STORY: NASA Astronauts Bob Hines and Kjell Lindgren opened the hatch to the unmanned capsule at 12:04 p.m. EDT (1604GMT) and floated in, head-first, into the unmanned capsule, where they were greeted by “Rosie the Rocketeer” a research mannequin, dressed in a blue flight suit.
The rendezvous of the gumdrop-shaped CST-100 Starliner with the orbital research outpost, currently home to a seven-member crew, occurred nearly 26 hours after the capsule was launched from Cape Canaveral U.S. Space Force Base in Florida.
Starliner lifted off on Thursday atop an Atlas V rocket furnished by the Boeing-Lockheed Martin joint venture, United Launch Alliance (ULA), and reached its intended preliminary orbit 31 minutes later despite the failure of two onboard thrusters.

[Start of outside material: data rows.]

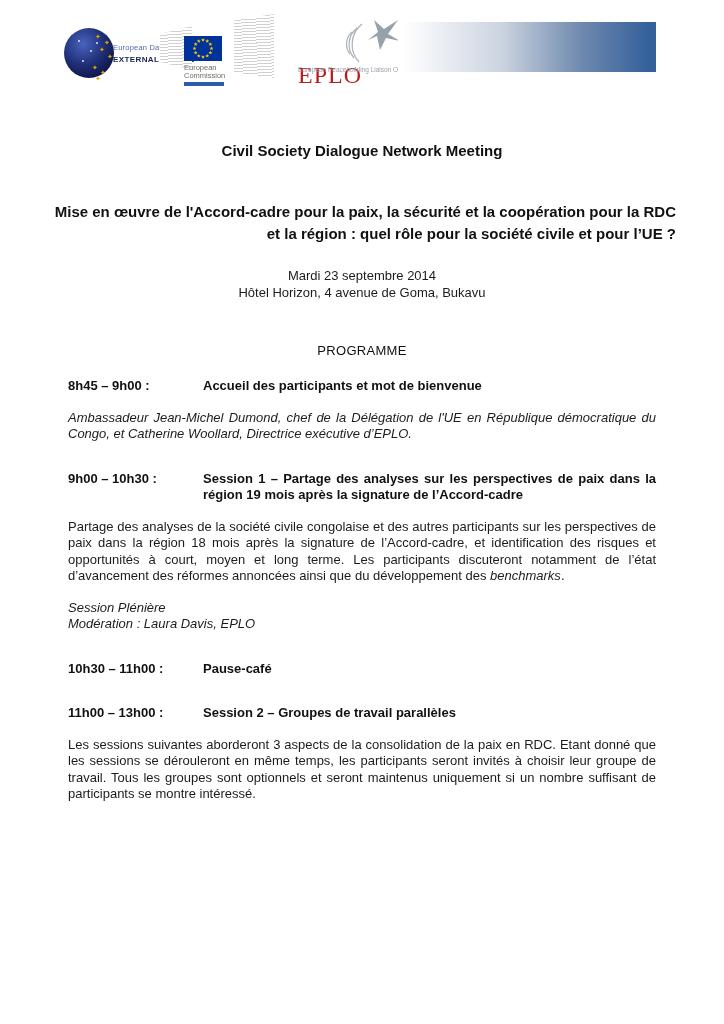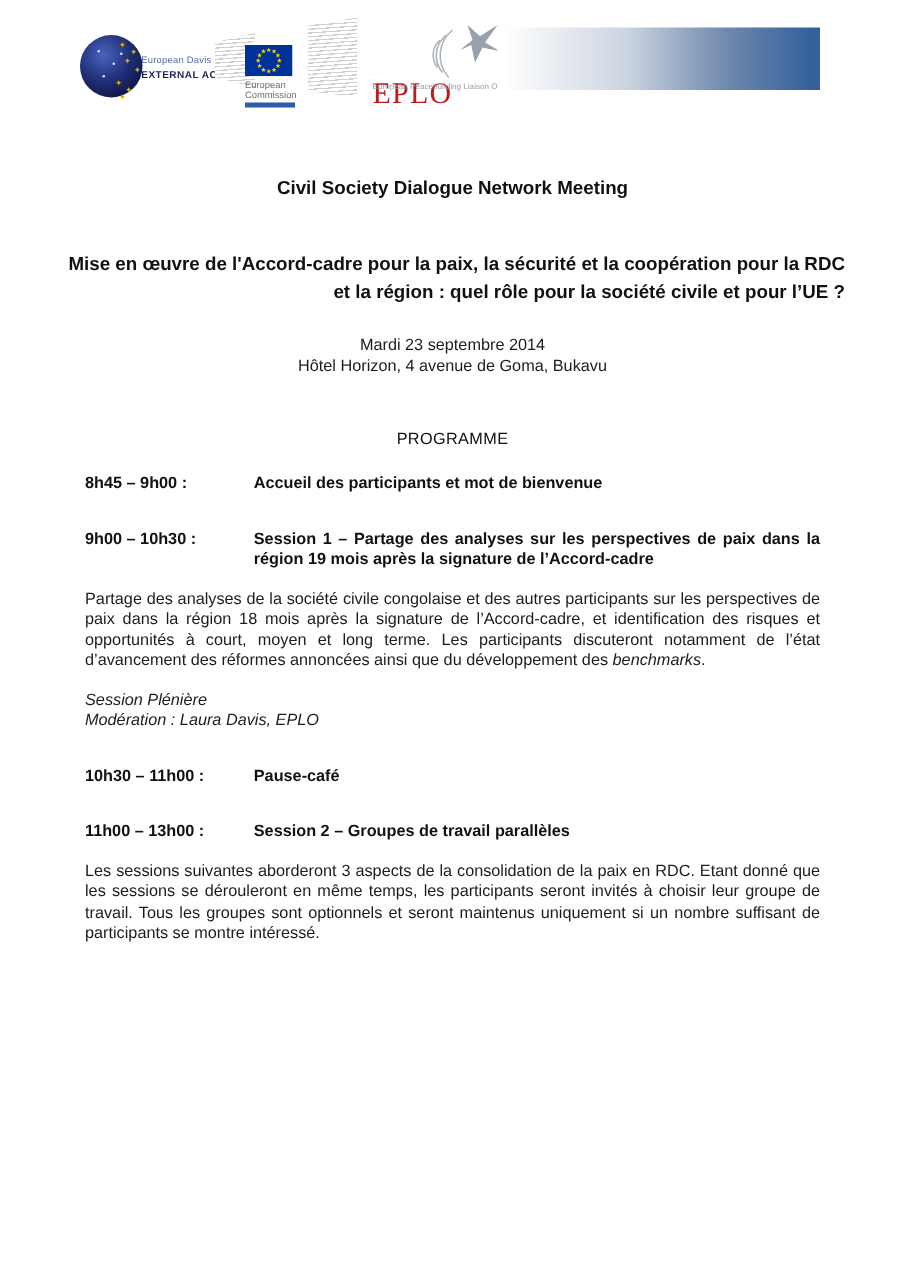--- a/index.html
+++ b/index.html
@@ -17,21 +17,21 @@
   .eeas-logo{position:absolute;left:64px;top:27px;width:125px;height:56px;}
   .globe{
     position:absolute;left:0;top:1px;width:50px;height:50px;border-radius:50%;
     background:radial-gradient(circle at 38% 32%, #4a63c0 0%, #203078 45%, #0a1040 85%);
   }
   .globe .speck{position:absolute;width:2px;height:2px;border-radius:50%;background:#dfe6ff;}
   .sparkle{position:absolute;color:#d9ad00;font-size:7px;line-height:7px;}
   .eeas-text{position:absolute;left:49px;top:16px;white-space:nowrap;}
   .eeas-line1{font-size:7.5px;color:#5568a9;letter-spacing:.2px;}
   .eeas-line2{font-size:8px;font-weight:bold;color:#1b2550;letter-spacing:.4px;margin-top:3px;}
-  .ec-logo{position:absolute;left:172px;top:14px;width:114px;height:72px;}
+  .ec-logo{position:absolute;left:160px;top:14px;width:114px;height:72px;}
   .sketch{position:absolute;background:repeating-linear-gradient(176deg,#d0d0d0 0px,#d0d0d0 1px,#ffffff 1px,#ffffff 3px);}
   .sketch-left{left:0;top:12px;width:32px;height:44px;clip-path:polygon(0 18%,100% 0,100% 100%,0 82%);}
   .sketch-right{left:74px;top:0;width:40px;height:64px;clip-path:polygon(0 10%,100% 0,100% 100%,0 92%);}
   .eu-flag{position:absolute;left:24px;top:22px;}
   .ec-text{position:absolute;left:24px;top:50px;font-size:7.5px;line-height:8px;color:#6f6f66;}
   .ec-bar{position:absolute;left:24px;top:68px;width:40px;height:4px;background:#2d5da6;}
   .eplo-logo{position:absolute;left:298px;top:18px;width:110px;height:56px;}
   .eplo-art{position:absolute;left:28px;top:0;}
   .eplo-acronym{
     position:absolute;left:0;top:44px;
@@ -141,20 +141,21 @@
     <div>Hôtel Horizon, 4 avenue de Goma, Bukavu</div>
   </div>
 
   <div class="section-heading">PROGRAMME</div>
 
   <div class="content">
       <div class="session first">
         <span class="time">8h45 – 9h00 :</span>
         <span class="stitle">Accueil des participants et mot de bienvenue</span>
       </div>
+      <p class="para italic"><span>Ambassadeur Jean-Michel Dumond, chef de la Délégation de l'UE en République démocratique du Congo, et Catherine Woollard, Directrice exécutive d’EPLO.</span></p>
       <div class="session">
         <span class="time">9h00 – 10h30 :</span>
         <span class="stitle">Session 1 – Partage des analyses sur les perspectives de paix dans la région 19 mois après la signature de l’Accord-cadre</span>
       </div>
       <p class="para"><span>Partage des analyses de la société civile congolaise et des autres participants sur les perspectives de paix dans la région 18 mois après la signature de l’Accord-cadre, et identification des risques et opportunités à court, moyen et long terme. Les participants discuteront notamment de l’état d’avancement des réformes annoncées ainsi que du développement des </span><em>benchmarks</em><span>.</span></p>
       <p class="para italic no-justify"><span>Session Plénière</span><br><span>Modération : Laura Davis, EPLO</span></p>
       <div class="session">
         <span class="time">10h30 – 11h00 :</span>
         <span class="stitle">Pause-café</span>
       </div>

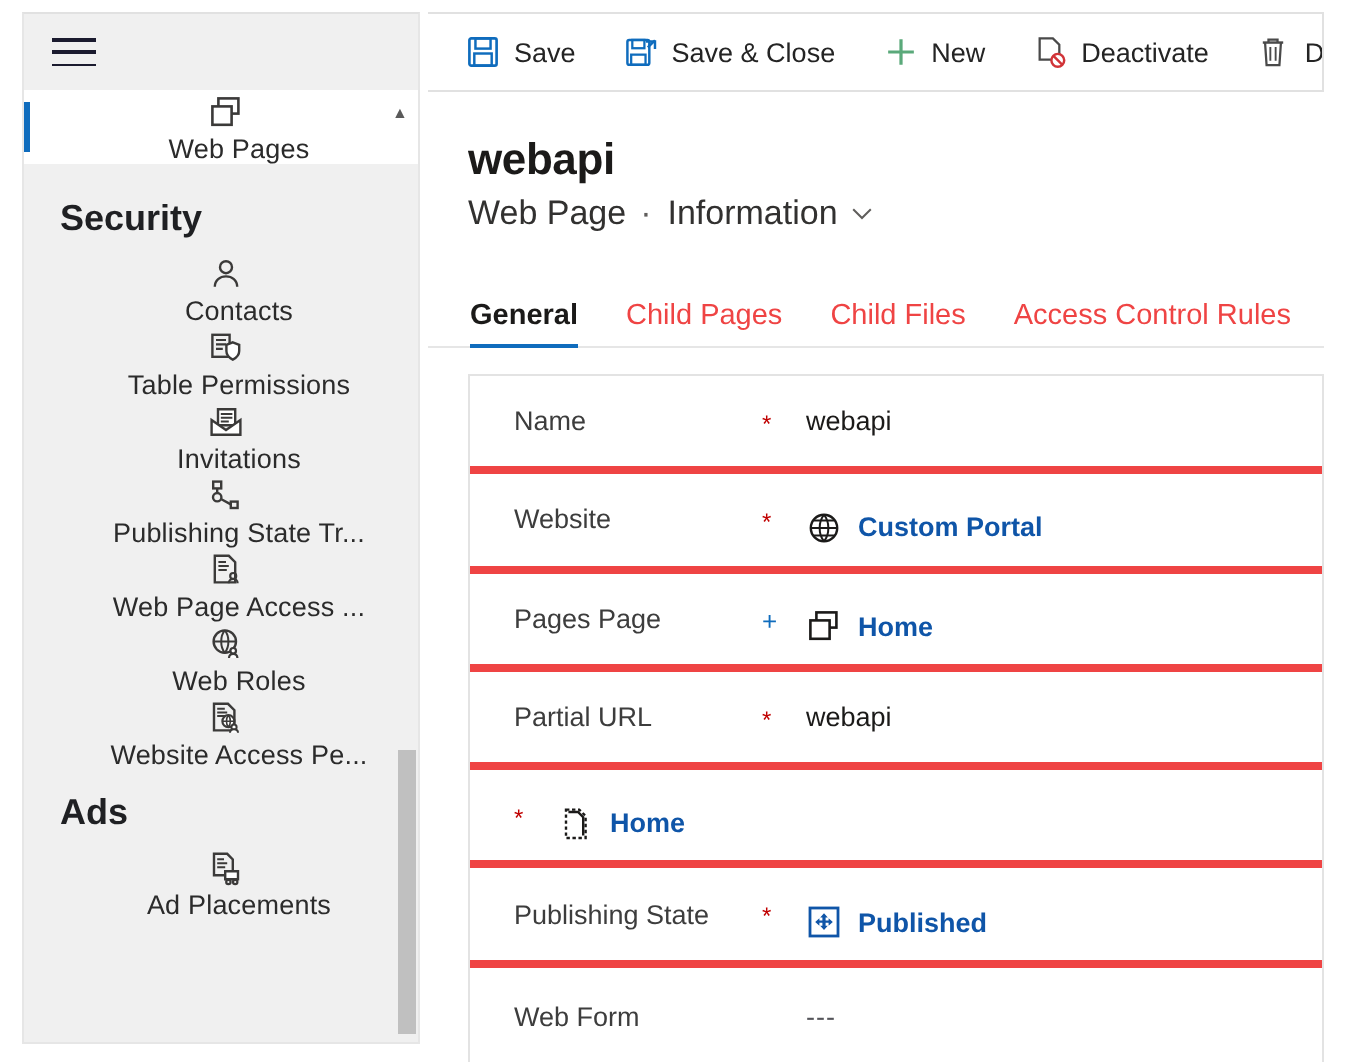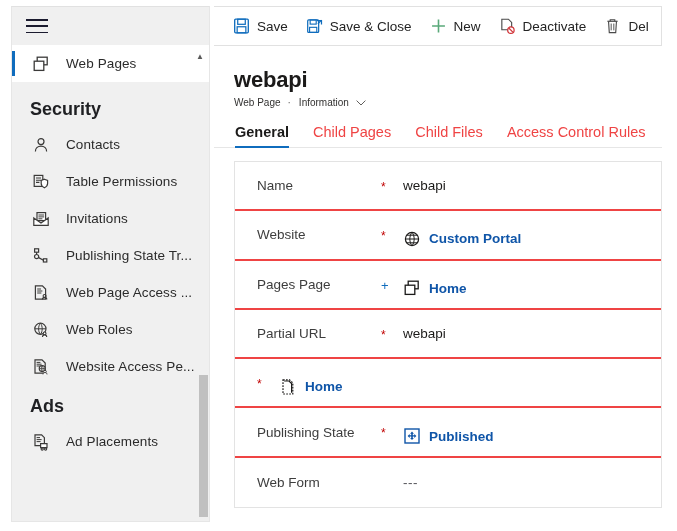--- a/index.html
+++ b/index.html
@@ -48,20 +48,21 @@
   }
   .nav-item {
     position: relative;
     height: 37px;
     display: flex;
     align-items: center;
     padding-left: 18px;
     cursor: pointer;
     color: #2b2b2b;
     font-size: 13.5px;
+    flex-direction: column;
   }
   .nav-item.selected {
     background: #ffffff;
   }
   .nav-item.selected::before {
     content: "";
     position: absolute;
     left: 0; top: 6px;
     width: 3px; height: 25px;
     background: #0f6cbd;
@@ -122,20 +123,21 @@
   .cmdbar {
     position: relative;
     height: 40px;
     border: 1px solid #e1e1e1;
     border-left: none;
     background: #ffffff;
     display: flex;
     align-items: center;
     padding-left: 10px;
     overflow: hidden;
+    gap: 6px;
   }
   .cmd {
     display: flex;
     align-items: center;
     height: 38px;
     padding: 0 9px;
     cursor: pointer;
     color: #242424;
     font-size: 13.5px;
     white-space: nowrap;
@@ -154,29 +156,29 @@
     font-size: 22px;
     font-weight: 600;
     color: #1b1a19;
     letter-spacing: -.2px;
     line-height: 28px;
   }
   .breadcrumb {
     margin-top: 3px;
     display: flex;
     align-items: center;
-    font-size: 10px;
+    font-size: 17px;
     color: #323130;
   }
   .bc-sep { margin: 0 8px 0 7px; color: #605e5c; }
   .bc-info { display: flex; align-items: center; cursor: pointer; }
   .bc-chev { margin-left: 7px; color: #605e5c; font-size: 9px; line-height: 1; }
 
   .tabs {
-    margin-top: 8px;
+    margin-top: 25px;
     padding-left: 21px;
     display: flex;
     align-items: flex-end;
     height: 32px;
     border-bottom: 1px solid #e6e6e6;
   }
   .tab {
     position: relative;
     padding: 0 12px 7px 12px;
     font-size: 14.5px;
@@ -205,21 +207,21 @@
     border: 1px solid #e3e3e3;
     border-right: 1px solid #e3e3e3;
     background: #ffffff;
     width: 428px;
   }
   .frow {
     display: flex;
     align-items: center;
     height: 49.3px;
     padding-left: 22px;
-    border-bottom: 2px solid #ef4444;
+    border-bottom: 4px solid #ef4444;
   }
   .frow:last-child { border-bottom: none; }
   .flabel {
     width: 124px;
     flex: 0 0 124px;
     font-size: 13.5px;
     color: #3d3d3d;
   }
   .freq {
     width: 22px;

Boeing said the two defective thrusters posed no risk to the rest of the spaceflight, which comes after more than two years of delays and costly engineering setbacks in a program designed to give NASA another vehicle for sending its astronauts to and from orbit.
Docking with ISS took place at 8:28 p.m. EDT (0028 GMT Saturday) as the two vehicles flew 271 miles (436 km) over the south Indian Ocean off the coast of Australia, according to commentators on a live NASA webcast of the linkup.
It marked the first time spacecraft from both of NASA's Commercial Crew Program partners were physically attached to the space station at the same time. A SpaceX Crew Dragon capsule has been docked to the space station since delivering four astronauts to ISS in late April.